In the earliest days of the record industry, the recording and Mastering were done live using mechanical processes. Performers sang and played into a large acoustic horn, and the master recording was created by the transfer of energy from the recording horn to a mastering lathe, which inscribed a groove into the surface of a rotating disc. These masters were usually made from wax. Until the introduction of tape recording, master recordings were almost always direct to disc, from which subsequent pressings were created. The introduction of magnetic tape in the 1940s enabled master discs to be cut separately in time and space from the actual recording process. Through tape and other technological advances, the audio quality of commercial recordings improved dramatically past the 1940s. However, the constraints of the main commercial recording media, i.e. the 78 RPM disc, which evolved into the 45 RPM single and 33-1/3 RPM LP record, meant that audio quality, dynamic range and running time of master discs were limited, at least when compared to the subsequent arrival of the CD.
From the 1950s till the advent of digital recording, the mastering process went through several stages. Once the studio recording on multi-track tape was complete, a final mix was prepared to either single-track mono or two-track stereo tape. After the advent of tape, it was found that master recordings could be tweaked so that the resulting record would sound better. This was achieved by making fine adjustments to the EQ curve before cutting the master disc. The specialized staff technicians at large record companies who handled this process were the first mastering engineers with the job description as we see it today.
In the ’90s, the electro-mechanical taping process was largely replaced by digital technology, with digital recordings stored on hard drives or digital tape and mastered to CD. Digital Audio Workstations or DAWs became more common, allowing manipulating the master through a graphical user interface or GUI. The higher performance digital systems allowed mixing/mastering to be done at a peak sound level, which resulted in the loudness wars in commercial recordings, creating a reduction in audio fidelity and dynamic range through compression for the sake of increased volume.
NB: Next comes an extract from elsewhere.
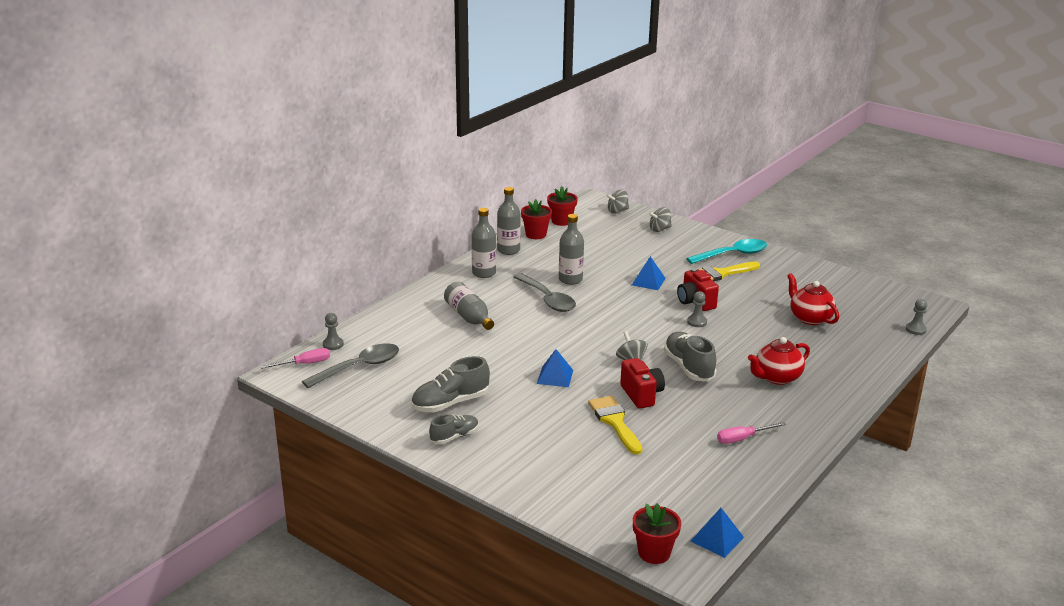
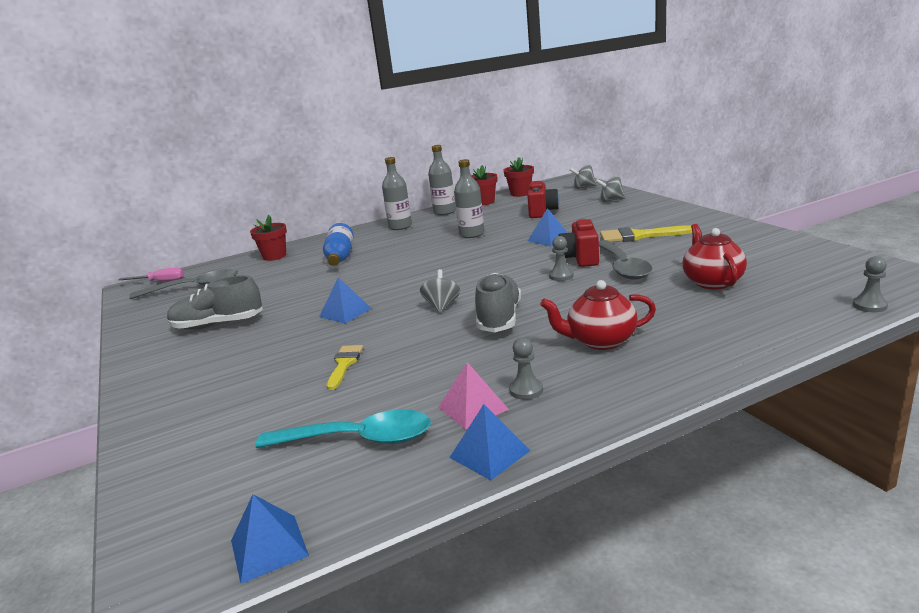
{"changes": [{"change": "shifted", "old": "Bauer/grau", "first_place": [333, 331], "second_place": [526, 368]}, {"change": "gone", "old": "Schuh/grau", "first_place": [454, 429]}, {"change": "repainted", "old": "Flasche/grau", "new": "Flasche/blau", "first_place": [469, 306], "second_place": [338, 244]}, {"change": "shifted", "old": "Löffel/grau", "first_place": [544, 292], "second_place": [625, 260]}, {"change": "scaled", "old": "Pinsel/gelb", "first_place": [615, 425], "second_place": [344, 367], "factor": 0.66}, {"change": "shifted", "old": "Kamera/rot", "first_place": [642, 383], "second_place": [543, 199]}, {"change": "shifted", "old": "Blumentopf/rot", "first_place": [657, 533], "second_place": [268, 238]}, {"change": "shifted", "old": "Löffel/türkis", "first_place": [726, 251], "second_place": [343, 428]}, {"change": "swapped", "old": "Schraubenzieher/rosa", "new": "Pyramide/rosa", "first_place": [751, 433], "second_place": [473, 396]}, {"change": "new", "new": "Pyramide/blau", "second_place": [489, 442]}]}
In the last decade, mastering engineers such as Tom Coyne (10 Grammys with artists such as Adele and Bruno Mars) have taken the art of mastering to new heights. Tom passed away in 2017.
Today, a mastering engineer takes the stereo mix and corrects/enhances sonic elements to ensure the best playback quality across all systems. The balance that a mix achieves within a song is further enhanced through Mastering and across the different songs in an album that may have different producers and mixers. If songs 1-3 are pop, 4-6 ballads, and 5 hard rock, the mastering engineer decides the timbre, tone, and level to smooth the transition between these styles. Mastering engineers also have the responsibility to give the final touches to a project across a stereo mix. The restrictions of this format are what makes mixing essential and why the two work hand in hand.
Mastering engineers cannot go into a project to tweak a kick drum or filter a synth. They make broad adjustments and enhancements to the entire mix, keeping in mind the vision and market standards. Mastering engineers require attentiveness that no other person in the processes has. It is the last chance to change how something sounds and catch mistakes while being extremely careful about not ruining the composition.
The stereo file is processed using the tools described earlier, such as EQ, Compression and Limiting. Additional actions, such as editing the length of the track, specifying gaps between tracks, fading in and out, noise reduction and enhancement processes are also part of the mastering stage. Lastly, a mastering engineer prepares music for distribution. This step includes sample rate conversion, bit depth reduction and adding required metadata. The songs, if in an album or EP, are also put into the proper order, i.e. track sequencing. The finished master file is then sent out for distribution and future replications.
A mastering engineer’s role is vital to the commercial, radio-ready sound that most modern recordings need. In the playlist era, it’s more important than ever that your song’s sound stands out. However, Mastering can be an additional cost that many independent artists cannot bear. Many mixing engineers master their own music, and the creation of automated mastering services such as Landr has started to change the landscape of how songs are made commercially ready. You can have a great mix without a great master, and vice versa; however, you’d be unable to achieve a professional sound that can compete in today’s music world without both.